2) A flexible flat-stone or ball-stone will skip over high spots and not restore roundness. It is used last for lightly scratching the cylinder wall surface, and for rounding any sharp edges on the ports. Simple “finger sanding” with emery cloth is almost the same as flexible-ball honing.

Top is a flexible hone, ball type, 2″ (when new).
Bottom is a solid hone, adjustable, 1½-2″.
One of the flat stones is shown removed.

A worn Benelli G2 cylinder after solid-type honing.
Light areas are shaved. Dark (worn) areas are untouched.
Max wear zone is near the top where the pressure is most.
The very top does not wear because the rings don’t rub there.

 

 

 

 

 

 

 

 

 

 

Cylinder checking and honing:

1) Before honing, the used top ring is placed at the very top of the cylinder, where no wear occurs. The ring gap is noted, either visually or measured with a feeler gauge. If the cylinder has never been honed before, the ring gap at very top will indicate how much ring wear there is.

2) If a new ring is available, place it at the top and notice the ring gap. If the cylinder has never been honed it will have a very small gap, 0.004 – 0.008 inch (0.1 to 0.2 mm). That is only a little more than one human hair! Now place the ring in the maximum wear zone at the top of the ring travel.

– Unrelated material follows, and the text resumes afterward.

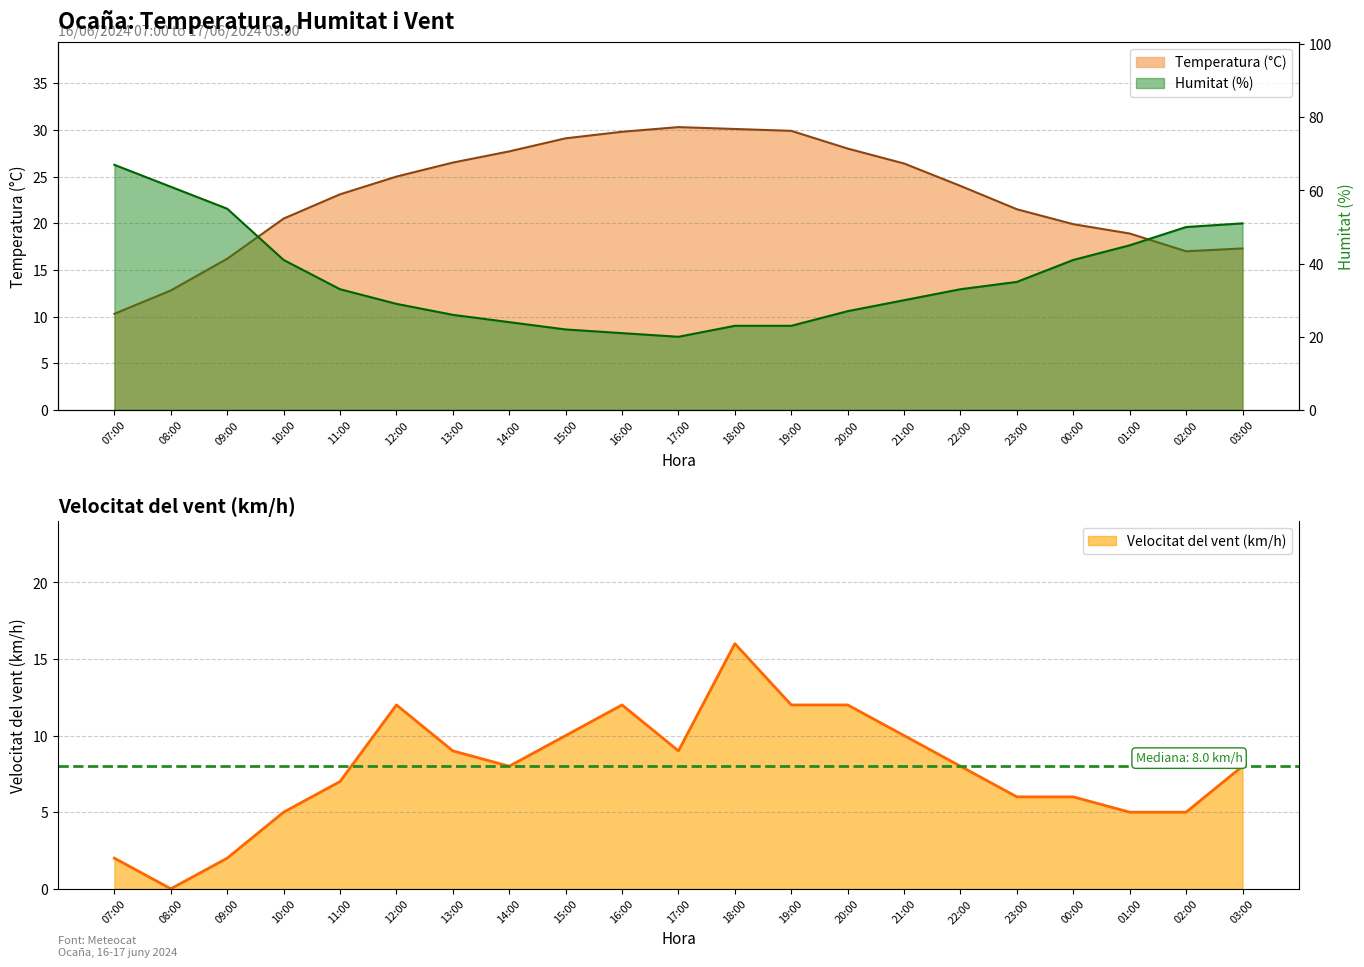

What is the difference between the maximum and minimum values in the Temperatura (°C) series?

20.0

Compare the ring gap there. That tells how much wear the cylinder has since it was either new or last honed.

3) With just the ring installed squarely in the max wear zone, hold the cylinder towards a white wall or brightly lit background. Visually see if any light can get under the ring. This checks both the ring and cylinder for roundness. If the ring is new and is the correct size, this checks the cylinder for roundness.

4) The cylinder is honed briefly with a solid-type adjustable hone (not flexible). This shaves off high spots and exposes worn areas.

5) It is visually inspected for any deep grooves remaining, especially higher than the top of the exhaust port. If grooves and low areas remain, honing is repeated until most of the high areas are shaved off and only some low areas or shallow grooves remain. 

6) Solid-honing restores the condition of the cylinder wall, which is a good thing. But it also makes the cylinder bigger, which is a bad thing. The least amount of honing is best. So leave some patches of un-honed cylinder wall, like in the Benelli cylinder example shown above. When the engine first runs with new rings, the final polishing will occur.

7) After solid-type honing, use a flexible ball type hone to lightly scratch the entire surface, and to round off sharp edges of the ports. The hone is pulled and pushed in and out while rotating, to make a cross hatch pattern. The diagonal scratches help oil to get under the entire ring during break-in. This helps the new rings and cylinder wall to become polished like a mirror after the first few dozen miles of running.

 

Piston pin hole checking and Piston pin bushing reaming

On most 1960’s and 70’s small two-stroke engines, the piston swings on a bushing. Only some had needle bearings. By the 1990’s all small engines had needle bearings. A needle bearing can endure running without oil, but a bushing cannot. Upgrading to a needle bearing is a good thing, but it is often not possible with the same crank rod. Usually the rod hole needs to be bigger. With Puch, the 12 x 14 bushing has no needle bearing equivalent. The nearest needle bearing size is 12 x 15 (with 1.5 mm rollers). A 12 x 14 bearing would need 1.0 mm rollers, too thin and long to resist bending or breaking. So in most cases it is necessary to re-use or replace the bushing. Below is the procedure for checking, replacing, and reaming the piston pin bushing.